Available records:
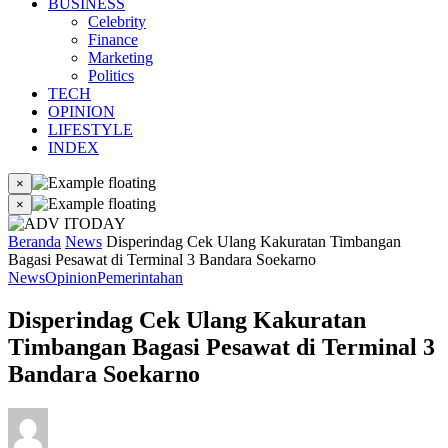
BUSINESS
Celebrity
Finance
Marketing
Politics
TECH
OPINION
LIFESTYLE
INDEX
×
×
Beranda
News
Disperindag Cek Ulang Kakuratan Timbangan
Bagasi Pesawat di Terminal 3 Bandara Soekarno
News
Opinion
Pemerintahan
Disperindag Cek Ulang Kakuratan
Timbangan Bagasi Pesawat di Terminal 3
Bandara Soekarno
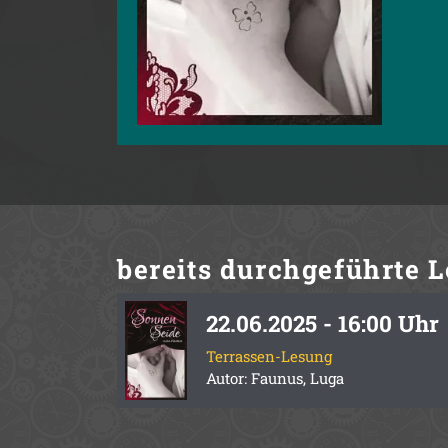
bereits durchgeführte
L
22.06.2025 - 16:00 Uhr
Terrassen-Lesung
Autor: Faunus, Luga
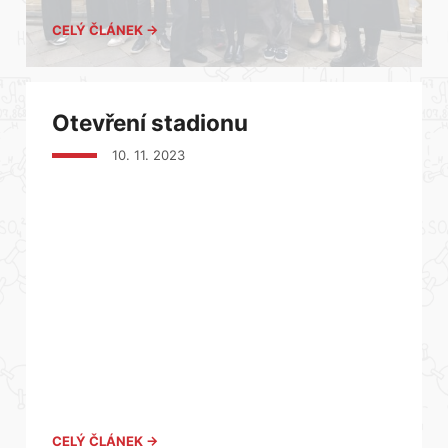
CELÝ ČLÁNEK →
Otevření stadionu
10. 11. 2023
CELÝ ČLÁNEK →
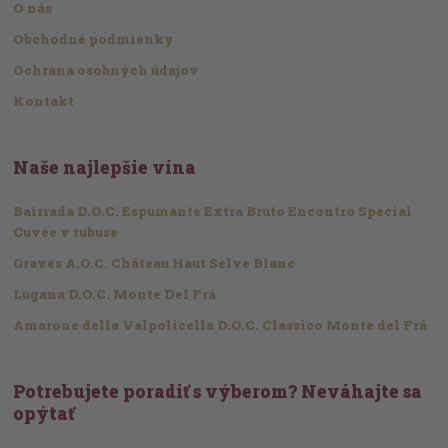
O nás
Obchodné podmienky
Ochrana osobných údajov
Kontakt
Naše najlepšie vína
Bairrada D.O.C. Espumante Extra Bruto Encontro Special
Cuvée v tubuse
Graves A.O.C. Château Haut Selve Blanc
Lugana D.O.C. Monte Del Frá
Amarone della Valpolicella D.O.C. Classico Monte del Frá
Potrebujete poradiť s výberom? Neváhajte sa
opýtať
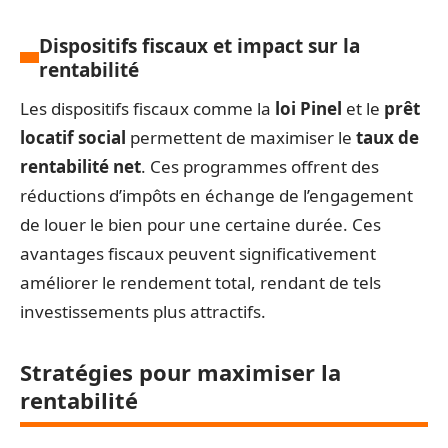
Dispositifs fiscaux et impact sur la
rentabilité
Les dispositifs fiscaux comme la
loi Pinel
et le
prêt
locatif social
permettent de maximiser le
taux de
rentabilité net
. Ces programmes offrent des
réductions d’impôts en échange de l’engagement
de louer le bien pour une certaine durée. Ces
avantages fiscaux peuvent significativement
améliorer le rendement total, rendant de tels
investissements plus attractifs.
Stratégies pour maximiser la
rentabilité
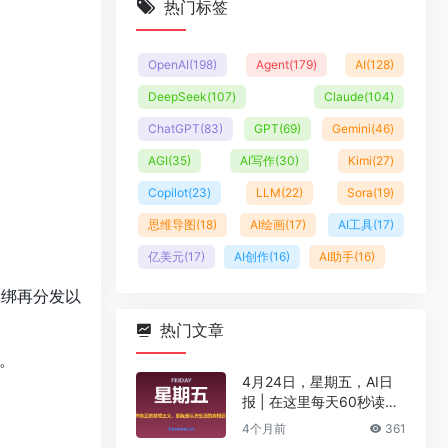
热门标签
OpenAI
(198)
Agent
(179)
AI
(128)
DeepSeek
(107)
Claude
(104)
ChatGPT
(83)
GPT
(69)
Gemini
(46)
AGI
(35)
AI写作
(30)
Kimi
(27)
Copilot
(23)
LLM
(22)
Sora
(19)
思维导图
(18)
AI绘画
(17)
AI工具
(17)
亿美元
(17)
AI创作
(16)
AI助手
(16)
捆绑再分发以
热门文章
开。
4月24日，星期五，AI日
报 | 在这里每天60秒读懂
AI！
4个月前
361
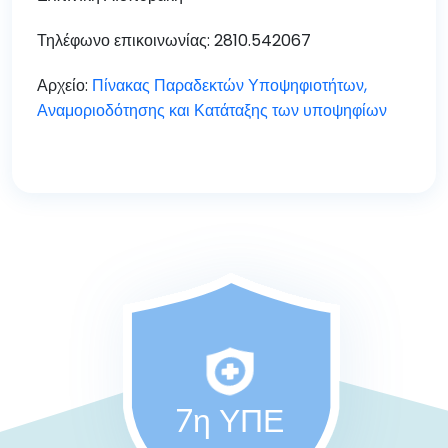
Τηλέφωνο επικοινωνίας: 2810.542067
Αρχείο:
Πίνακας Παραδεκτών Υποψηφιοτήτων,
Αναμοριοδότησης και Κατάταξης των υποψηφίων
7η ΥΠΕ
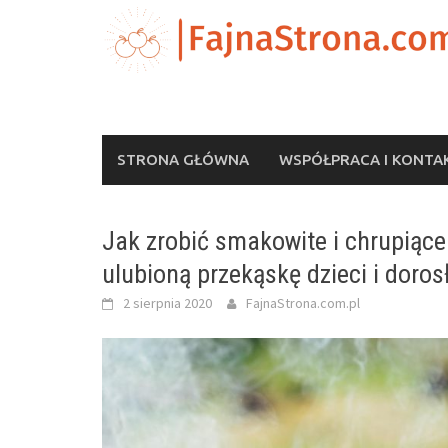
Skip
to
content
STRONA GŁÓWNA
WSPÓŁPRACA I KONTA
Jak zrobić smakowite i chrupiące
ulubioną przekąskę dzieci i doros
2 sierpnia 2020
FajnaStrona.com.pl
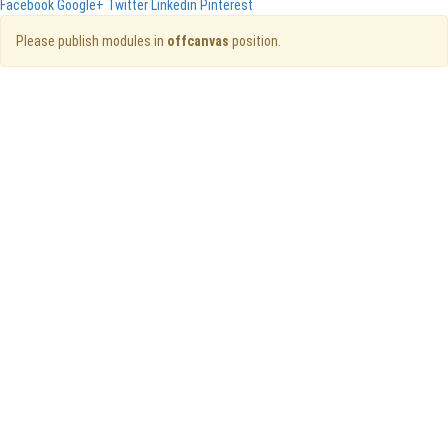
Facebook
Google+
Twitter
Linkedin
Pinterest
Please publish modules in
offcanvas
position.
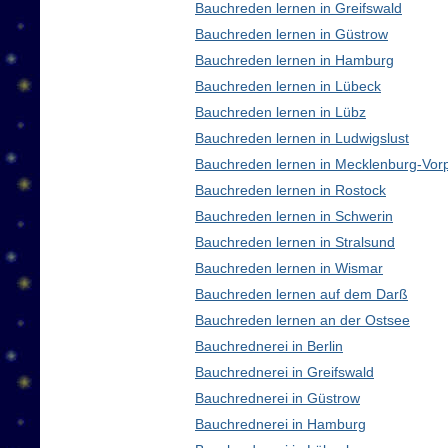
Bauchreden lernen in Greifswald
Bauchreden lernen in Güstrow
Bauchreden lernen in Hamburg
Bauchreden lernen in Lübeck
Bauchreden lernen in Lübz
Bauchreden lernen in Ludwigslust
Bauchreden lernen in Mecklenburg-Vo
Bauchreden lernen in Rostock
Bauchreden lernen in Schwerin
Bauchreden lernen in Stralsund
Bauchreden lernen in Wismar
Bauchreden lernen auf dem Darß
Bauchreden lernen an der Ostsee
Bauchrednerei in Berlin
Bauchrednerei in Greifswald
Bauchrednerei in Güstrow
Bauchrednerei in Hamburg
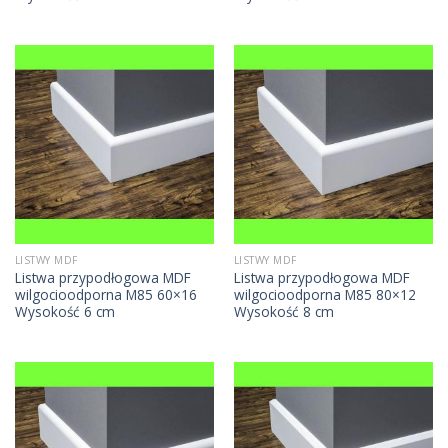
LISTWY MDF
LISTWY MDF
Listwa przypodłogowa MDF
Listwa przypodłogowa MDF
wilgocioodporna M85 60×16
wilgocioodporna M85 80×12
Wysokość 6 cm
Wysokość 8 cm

Aim of the exercise: Copy out the text of the records from the line holding "Τηλέφωνο επικοινωνίας: 2810.542067" through the end of the records, both ends included, and leave out the pictures.

Exercise solution:
Τηλέφωνο επικοινωνίας: 2810.542067
Αρχείο:
Πίνακας Παραδεκτών Υποψηφιοτήτων,
Αναμοριοδότησης και Κατάταξης των υποψηφίων
7η ΥΠΕ
Skip
to
content
STRONA GŁÓWNA
WSPÓŁPRACA I KONTA
Jak zrobić smakowite i chrupiące
ulubioną przekąskę dzieci i doros
2 sierpnia 2020
FajnaStrona.com.pl
Facebook
Google+
Twitter
Linkedin
Pinterest
Please publish modules in
offcanvas
position.
Bauchreden lernen in Greifswald
Bauchreden lernen in Güstrow
Bauchreden lernen in Hamburg
Bauchreden lernen in Lübeck
Bauchreden lernen in Lübz
Bauchreden lernen in Ludwigslust
Bauchreden lernen in Mecklenburg-Vo
Bauchreden lernen in Rostock
Bauchreden lernen in Schwerin
Bauchreden lernen in Stralsund
Bauchreden lernen in Wismar
Bauchreden lernen auf dem Darß
Bauchreden lernen an der Ostsee
Bauchrednerei in Berlin
Bauchrednerei in Greifswald
Bauchrednerei in Güstrow
Bauchrednerei in Hamburg
LISTWY MDF
LISTWY MDF
Listwa przypodłogowa MDF
Listwa przypodłogowa MDF
wilgocioodporna M85 60×16
wilgocioodporna M85 80×12
Wysokość 6 cm
Wysokość 8 cm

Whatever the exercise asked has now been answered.